If he wasn’t so pissed, he would’ve laughed as some of the rioters tried to take their bats to the controls of the carousel and landed on their asses. The wards were keeping the most important equipment in the park safe.

“If you want their leader, I’d follow the megaphone.” Kayla sounded a little out of breath as she ducked under the swing of a wild-eyed demonstrator and came up spraying.

She was leaving lots of pain and tears in her wake. He was proud of her. If he could’ve smiled with clenched teeth, he would have.

“There.” He pointed.

A short distance from the entrance gate, a short, skinny guy stood on top of a pickup cab shouting encouragement through his megaphone. Ten big men stood in a circle around the truck. Guards.

Thorn shoved and punched his way out of the park and over to the truck. He squeezed Kayla’s hand. “Stay back.”

“Not going to happen, vampire, until they pry this pepper spray from my cold dead hands.” She sounded committed.

Thorn knew better than to argue with a woman wielding pepper spray. Now, if he could only do this right, she might not realize he was using persuasion.

He shouted at the nearest guard, infusing his words with power. “Yo, I have an important message for him.” Thorn pointed. “Let me through.”

Only Thorn would have recognized the flash of confusion in the man’s eyes before they cleared.

“Sure. Come on.” He waved Thorn and Kayla to the truck.

Kayla looked a little puzzled, but she didn’t say anything.

Thorn stood in front of the cab and called up to the skinny guy. “I need your megaphone for a minute.”

The man blinked at Thorn but handed it down without a word.

Thorn held the megaphone to his mouth and spoke to the mob. “Stop.”

The crowd stilled. Everyone turned to look at him. “You’ll listen to your leader and do everything he tells you to do.”

Thorn handed the megaphone back to its owner. “You have to stop your people. The police are almost here. You’re in a world of shit. The owner of this place will sue your ass. Besides that, the cops are going to throw all of you in jail. So
stop them now
.”

The man stared at him blankly for a moment and then nodded. “Have to stop them.” He put his megaphone back up to his mouth and started ordering everyone to calm down and leave the park.

Thorn turned to Kayla. She stared at the skinny guy and then at him.

“That was way too easy.”

Thorn shrugged. “I just pointed out the downside to what he was doing. When people get caught up in their emotions, they don’t think beyond the moment.”

Kayla didn’t look as though she bought everything he said.

Thorn spoke before she could ask any questions. “Look.”

They both watched as the fighting and destruction ended. People milled around with oh-shit-did-I-do-that expressions before wandering out of Nirvana. As soon as police cars arrived and cops spilled out to reinforce the ones already there, Thorn and Kayla walked back into the park.

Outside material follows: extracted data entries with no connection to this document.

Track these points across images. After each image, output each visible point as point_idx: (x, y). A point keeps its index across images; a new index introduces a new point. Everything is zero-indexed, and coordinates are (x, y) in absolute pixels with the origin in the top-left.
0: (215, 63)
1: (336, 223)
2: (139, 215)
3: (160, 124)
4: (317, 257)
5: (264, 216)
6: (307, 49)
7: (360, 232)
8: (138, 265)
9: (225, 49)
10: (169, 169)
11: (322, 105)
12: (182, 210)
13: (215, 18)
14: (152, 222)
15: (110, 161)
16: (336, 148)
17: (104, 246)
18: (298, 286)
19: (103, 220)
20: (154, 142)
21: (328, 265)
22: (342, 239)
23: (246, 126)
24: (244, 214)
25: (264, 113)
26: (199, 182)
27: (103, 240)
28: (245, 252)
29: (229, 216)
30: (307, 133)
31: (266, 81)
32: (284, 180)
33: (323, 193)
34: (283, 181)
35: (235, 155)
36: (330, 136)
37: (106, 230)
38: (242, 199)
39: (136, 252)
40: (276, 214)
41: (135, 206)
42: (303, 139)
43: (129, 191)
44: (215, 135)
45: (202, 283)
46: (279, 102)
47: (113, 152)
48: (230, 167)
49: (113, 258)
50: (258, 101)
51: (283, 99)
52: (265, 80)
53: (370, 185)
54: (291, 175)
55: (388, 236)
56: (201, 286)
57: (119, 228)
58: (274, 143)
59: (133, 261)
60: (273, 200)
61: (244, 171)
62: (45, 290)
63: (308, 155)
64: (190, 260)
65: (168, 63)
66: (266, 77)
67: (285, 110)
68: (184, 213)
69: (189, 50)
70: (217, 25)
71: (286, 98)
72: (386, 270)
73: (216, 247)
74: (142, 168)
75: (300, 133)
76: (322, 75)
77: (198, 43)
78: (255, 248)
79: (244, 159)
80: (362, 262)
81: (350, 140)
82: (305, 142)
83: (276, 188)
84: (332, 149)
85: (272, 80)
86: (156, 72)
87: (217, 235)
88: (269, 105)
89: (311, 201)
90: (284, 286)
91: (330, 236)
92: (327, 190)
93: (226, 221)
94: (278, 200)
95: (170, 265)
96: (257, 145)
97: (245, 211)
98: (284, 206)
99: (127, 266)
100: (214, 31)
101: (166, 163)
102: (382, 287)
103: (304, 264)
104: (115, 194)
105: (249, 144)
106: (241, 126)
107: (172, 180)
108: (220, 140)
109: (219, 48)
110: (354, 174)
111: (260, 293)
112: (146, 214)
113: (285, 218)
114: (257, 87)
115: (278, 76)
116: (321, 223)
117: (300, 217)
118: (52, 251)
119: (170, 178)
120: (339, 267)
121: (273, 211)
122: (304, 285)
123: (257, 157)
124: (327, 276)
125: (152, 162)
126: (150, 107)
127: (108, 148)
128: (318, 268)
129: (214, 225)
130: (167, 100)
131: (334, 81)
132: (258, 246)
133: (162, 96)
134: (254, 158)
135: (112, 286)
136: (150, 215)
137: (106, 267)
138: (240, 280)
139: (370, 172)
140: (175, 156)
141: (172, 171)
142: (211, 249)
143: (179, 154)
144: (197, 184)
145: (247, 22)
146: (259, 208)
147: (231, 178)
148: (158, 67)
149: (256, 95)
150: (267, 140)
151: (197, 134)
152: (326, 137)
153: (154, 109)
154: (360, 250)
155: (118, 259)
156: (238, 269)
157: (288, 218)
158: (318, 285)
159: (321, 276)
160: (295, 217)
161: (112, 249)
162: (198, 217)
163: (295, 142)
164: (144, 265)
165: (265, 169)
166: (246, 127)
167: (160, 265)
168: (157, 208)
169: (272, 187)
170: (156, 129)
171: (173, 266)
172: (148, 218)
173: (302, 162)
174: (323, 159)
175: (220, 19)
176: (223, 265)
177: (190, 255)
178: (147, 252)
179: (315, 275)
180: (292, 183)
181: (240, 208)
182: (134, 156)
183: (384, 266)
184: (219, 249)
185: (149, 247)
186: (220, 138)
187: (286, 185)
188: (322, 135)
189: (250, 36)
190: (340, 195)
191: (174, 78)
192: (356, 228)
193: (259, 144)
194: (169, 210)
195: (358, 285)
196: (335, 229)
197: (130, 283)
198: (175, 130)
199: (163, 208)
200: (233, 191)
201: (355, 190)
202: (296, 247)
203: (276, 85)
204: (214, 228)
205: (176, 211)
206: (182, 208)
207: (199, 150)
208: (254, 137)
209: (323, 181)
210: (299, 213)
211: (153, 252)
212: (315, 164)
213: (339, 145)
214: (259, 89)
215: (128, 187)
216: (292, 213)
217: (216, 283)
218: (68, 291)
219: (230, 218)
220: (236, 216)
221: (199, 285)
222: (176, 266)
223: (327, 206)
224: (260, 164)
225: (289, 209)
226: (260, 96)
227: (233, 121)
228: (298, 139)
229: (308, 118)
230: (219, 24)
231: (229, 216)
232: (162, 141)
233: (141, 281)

Once inside the gate, Thorn glanced at the sky. The wind had died, and the brewing storm had disappeared as quickly as it had risen. Thorn found that more than suspicious. He lowered his gaze and searched until he found where Grim and the others stood together. Kayla and he joined them.

Thorn raked his fingers through his hair. “Thanks for trying to hold things together.” He scanned the pier and winced at the damage. It was like a rogue wave had rolled over Nirvana and was now flowing back out. Thorn hoped the cops were getting names.

“I think it looks worse than it really is. You’ll get everything fixed up in no time.”

Kayla’s voice was soft beside him. He nodded and looked at her. Something powerful moved in him. She’d braved the mob to come to his rescue. And he had to believe that Sparkle hadn’t sent her. She could lose her job over this.

He reached for her hand. “We have to talk.”

She nodded as she clasped his hand, her grip warm and firm in his. “Definitely.”

Thorn returned his attention to Grim and the others. “That was a big storm brewing. Once the mob calmed down, the thunder and lightning just went away. Anyone find that strange?”